Imagine you’re watching a reality TV competition, and when your favourite singer (or dancer, or juggler) performs, instead of reaching for your phone to call or text in your vote, you simply wave your hand and your vote is cast. Or perhaps you’re watching a commercial and you’d like to know more about a product. You tell your TV to send more info, and it arrives in your email inbox. Just like that.
Gesture and voice-recognition technology have been creeping into our lives for a while now. Strategy’s special Cannes Festival of Creativity issue cited Boston-based SapientNitro’s development of an ice cream vending machine for Unilever that recognizes smiles as an early hit, as well as Toronto-based Starcom’s creation of a game for Corn Pops that used webcams to allow tweens to virtually fling cereal into bowls (both unveiled in 2010).
So when Microsoft Advertising unveiled something that they claimed would “change television as we know it – forever” at Cannes this summer, the world paid attention. And after talking to Mark Kroese, GM, advertising advertising businesss group, at Microsoft Advertising, it’s hard not to drink the Kool-Aid, so to speak. If all goes according to Microsoft’s plan, television will indeed never be the same.
It’s called NUads, and if you have yet to catch up on the considerable amount of buzz since its announcement, here it is in a nutshell: viewers at home will connect to their televisions through the Kinect system for Xbox 360. Through its voice and gesture-control technology, they will be able to interact with TV in a variety of ways – prompts along the bottom of the screen will alert them to share information with friends via Twitter (by saying “Xbox Tweet”); request info by email (“Xbox more”); locate retailers near them (“Xbox near me”); schedule an event, like a TV show reminder (“Xbox schedule”); and as previously mentioned, vote with the wave of a hand – on anything from reality competitions to surveys about, well, anything. (To see it in action, watch the video on YouTube.)

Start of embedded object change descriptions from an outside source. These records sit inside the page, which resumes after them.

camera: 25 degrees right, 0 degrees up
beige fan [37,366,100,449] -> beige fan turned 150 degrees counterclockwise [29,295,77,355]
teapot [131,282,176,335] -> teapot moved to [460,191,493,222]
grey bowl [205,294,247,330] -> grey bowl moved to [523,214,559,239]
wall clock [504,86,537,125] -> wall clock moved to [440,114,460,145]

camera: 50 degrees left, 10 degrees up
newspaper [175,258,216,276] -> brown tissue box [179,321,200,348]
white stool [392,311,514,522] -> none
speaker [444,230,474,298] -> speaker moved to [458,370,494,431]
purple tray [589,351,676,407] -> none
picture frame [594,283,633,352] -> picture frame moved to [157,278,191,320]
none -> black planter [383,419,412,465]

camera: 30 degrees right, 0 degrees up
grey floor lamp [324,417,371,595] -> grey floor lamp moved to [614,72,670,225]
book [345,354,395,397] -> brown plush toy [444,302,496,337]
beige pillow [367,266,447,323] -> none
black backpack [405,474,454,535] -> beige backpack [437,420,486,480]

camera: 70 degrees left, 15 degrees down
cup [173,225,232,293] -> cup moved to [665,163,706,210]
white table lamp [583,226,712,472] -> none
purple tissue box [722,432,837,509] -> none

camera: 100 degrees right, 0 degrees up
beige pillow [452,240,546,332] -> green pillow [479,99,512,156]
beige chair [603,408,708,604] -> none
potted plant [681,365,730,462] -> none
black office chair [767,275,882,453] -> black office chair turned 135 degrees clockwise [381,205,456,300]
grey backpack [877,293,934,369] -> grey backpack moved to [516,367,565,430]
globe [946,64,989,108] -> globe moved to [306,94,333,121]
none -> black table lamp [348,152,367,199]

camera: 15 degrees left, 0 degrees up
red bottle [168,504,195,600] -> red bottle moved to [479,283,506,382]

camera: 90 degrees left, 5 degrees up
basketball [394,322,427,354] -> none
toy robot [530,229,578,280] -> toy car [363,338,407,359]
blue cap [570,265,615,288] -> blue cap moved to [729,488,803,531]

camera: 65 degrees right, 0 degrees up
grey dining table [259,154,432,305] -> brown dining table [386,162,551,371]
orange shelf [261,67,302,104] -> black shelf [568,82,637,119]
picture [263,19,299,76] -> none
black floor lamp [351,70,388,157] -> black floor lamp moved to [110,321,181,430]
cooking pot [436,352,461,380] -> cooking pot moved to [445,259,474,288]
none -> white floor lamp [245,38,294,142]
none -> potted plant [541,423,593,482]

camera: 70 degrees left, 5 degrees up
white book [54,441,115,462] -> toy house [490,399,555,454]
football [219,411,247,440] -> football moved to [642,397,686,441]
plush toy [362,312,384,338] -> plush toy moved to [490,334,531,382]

Of course, the mass adoption of this technology is contingent on several factors. For consumers, it requires an Xbox, a Kinect sensor and an Xbox Live account, and for Microsoft Advertising it requires linear video content to be fed through the system.
“That strategy is at various phases of development throughout different parts of the world,” says Kroese, “but suffice to say it’s an explicit, fundamental part of our strategy to partner with the world of cable companies and content providers.” Kroese is confident that all necessary partnerships will be in place by the anticipated launch in spring 2012.
So once the deals are in place and TV content is piping into Canada via Xbox, what about the viewers who prefer to be passive?
“We’ve always had a principle with respect to interactivity, which is invite, don’t interrupt,” says Kroese. “We don’t want to make people interact, but we make it easy.”
He notes that today there is demand for interaction that can’t be met because of technological barriers. While interactivity and engagement are generally associated with young digital natives, Kroese notes that NUads opens this interactive world up to everyone.
“You need training to use the mouse, you need training to use a controller or a keyboard or remote, you don’t need training to talk and you don’t need training to wave your arms and legs,” he says.
“More and more content providers, whether they’re creators of TV shows or advertisers, will make content which is irresistibly interactive, so it’s the old ‘if you build it, they will come.’”
Kroese says that in Cannes he had many meetings with interested parties who were already shooting off ideas on how they could use this technology.
And those who join the NUads party will have to change the way they think about how media is bought, sold and measured. Besides taking 360-degree thinking to the next level by intrinsically linking everything, Kroese notes that TV buying will become more web-like. “Nobody thinks about click-through rates on TV today,” he says. “The responsiveness of a TV commercial is now much more easily measured.”
Here at home, Jeff Dickstein, gaming solutions executive, Microsoft Advertising, says he expects Canadian adoption to be swift.
“Canadians consume more digital media, and more digital in general, than Americans and many other countries in the world. Also, our creative shops are incredibly digitally savvy,” he says, noting that when Microsoft introduces something in Canada, it typically gets gobbled up by agencies and brands that want to be first.
“I think one of the problems in Canada has been a scalability issue – you want to dream big but your production costs outweigh your media budget,” says Dickstein. “[The vision] is to make this as simple as possible for creative shops with as little production costs as possible, so we can use existing creative, we can run it through our networks, we can optimize it through our technology so it becomes interactive TV at a very scalable and doable price.”
Kroese says that Microsoft Advertising wants to change the perception of Xbox as a gaming console into the entertainment hub of the living room, and hopes this change will result in a very high penetration of Xboxes around the world, noting that the current sales trajectory suggests that will be the case. (There have been 50 million Xboxes sold worldwide so far.)
“There’s a whole world out there that’s growing as younger people become older, of people who are inherently interactive and social and are really adopting this type of technology,” says Kroese. “We absolutely see this as where the puck is going – to speak in Canadian terms – and that’s very exciting.”